Officials with the Northern Pulp mill should know soon whether they'll reach a settlement with the Nova Scotia government over the Pictou County-based operation's 2020 shutdown and other matters, or if the two sides will find themselves back in court.
The company received a 10th extension of its creditor protection during a brief hearing in a British Columbia court on Wednesday. A judge agreed to the company's request to extend the stay until Nov. 30.
Lawyers for the Nova Scotia government did not oppose the company's request.
The B.C. court ordered Northern Pulp and the Nova Scotia government into non-binding mediation in 2022 as part of the creditor protection process in an attempt to try to resolve legal disputes between the two sides. The most recent court documents indicate that the process could be wrapping up soon. Details of those talks are confidential.
"The mediation process is in a conclusory stage that will hopefully give greater clarity around whether a mediated settlement is possible," lawyers for Northern Pulp say in court filings.
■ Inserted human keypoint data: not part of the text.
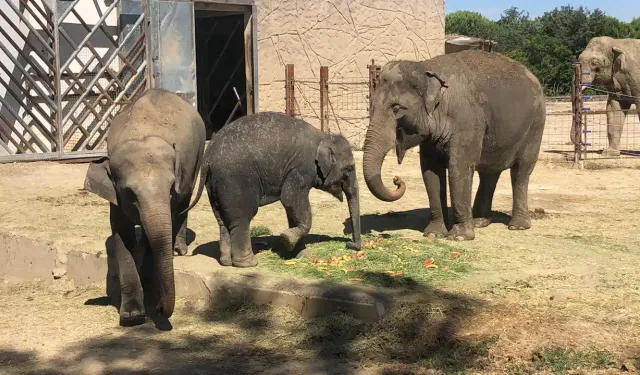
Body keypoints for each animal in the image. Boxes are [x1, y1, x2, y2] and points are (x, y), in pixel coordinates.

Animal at [84, 88, 205, 326]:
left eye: (170, 188)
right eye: (130, 193)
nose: (159, 308)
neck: (140, 134)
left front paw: (149, 289)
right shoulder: (116, 198)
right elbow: (123, 235)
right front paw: (132, 316)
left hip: (197, 155)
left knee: (185, 199)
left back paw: (178, 249)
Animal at [185, 111, 362, 268]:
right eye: (349, 168)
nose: (350, 244)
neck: (323, 135)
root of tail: (207, 158)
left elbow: (292, 207)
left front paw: (300, 254)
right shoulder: (302, 168)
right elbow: (290, 199)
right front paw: (286, 238)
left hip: (213, 184)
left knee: (222, 220)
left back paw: (226, 262)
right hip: (233, 181)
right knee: (242, 218)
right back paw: (248, 263)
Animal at [362, 50, 548, 241]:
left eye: (397, 108)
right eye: (371, 106)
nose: (396, 179)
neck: (425, 66)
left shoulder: (467, 121)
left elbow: (459, 168)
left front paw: (459, 237)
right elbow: (430, 171)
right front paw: (434, 234)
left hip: (535, 127)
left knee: (521, 172)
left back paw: (517, 226)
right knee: (489, 173)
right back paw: (479, 222)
Legal wrangling on hold during mediation
During the mediation process, the two parties agreed to pause all legal challenges and proceedings.
Those matters include the company filing papers to sue the province for up to $450 million because the government-ordered shutdown of Northern Pulp's effluent treatment facility at Boat Harbour happened 10 years before its lease for the site expired, forcing the mill to close.
The company also applied for a judicial review of the terms of reference the Nova Scotia Environment Department set for the work required by the company to overhaul the mill and restart it.
Lawyers for Northern Pulp say that active field work by an engineering firm has been suspended "as a prudent strategy to conserve cash pending an outcome in the mediation process. Once an outcome is determined, the petitioners can make a more informed decision how their restructuring will proceed and how to proceed with the mill [environmental assessment] process."
A report from court-appointed monitor Ernst & Young says they believe the mediation process would benefit from some additional time to determine if a resolution can be reached, but that if it "does not make reasonable progress or should the pause be lifted, the proposed stay period will also allow time for the parties to pivot to alternative options."
No agreement reached to sell biomass
Documents filed as part of Wednesday's hearing also indicate that attempts by Northern Pulp to find other uses for wood supply have failed.
During its last court appearance, the company indicated in court documents that it was in talks with an unnamed electric utility to burn hurricane-felled trees in the mill's power boiler and sell the biomass energy to the utility.
But records for Wednesday's hearing indicate that the two parties could not reach a power-purchase agreement.
Northern Pulp was forced to close in January 2020 when the company failed to secure environmental approval from the province to construct a new effluent treatment facility.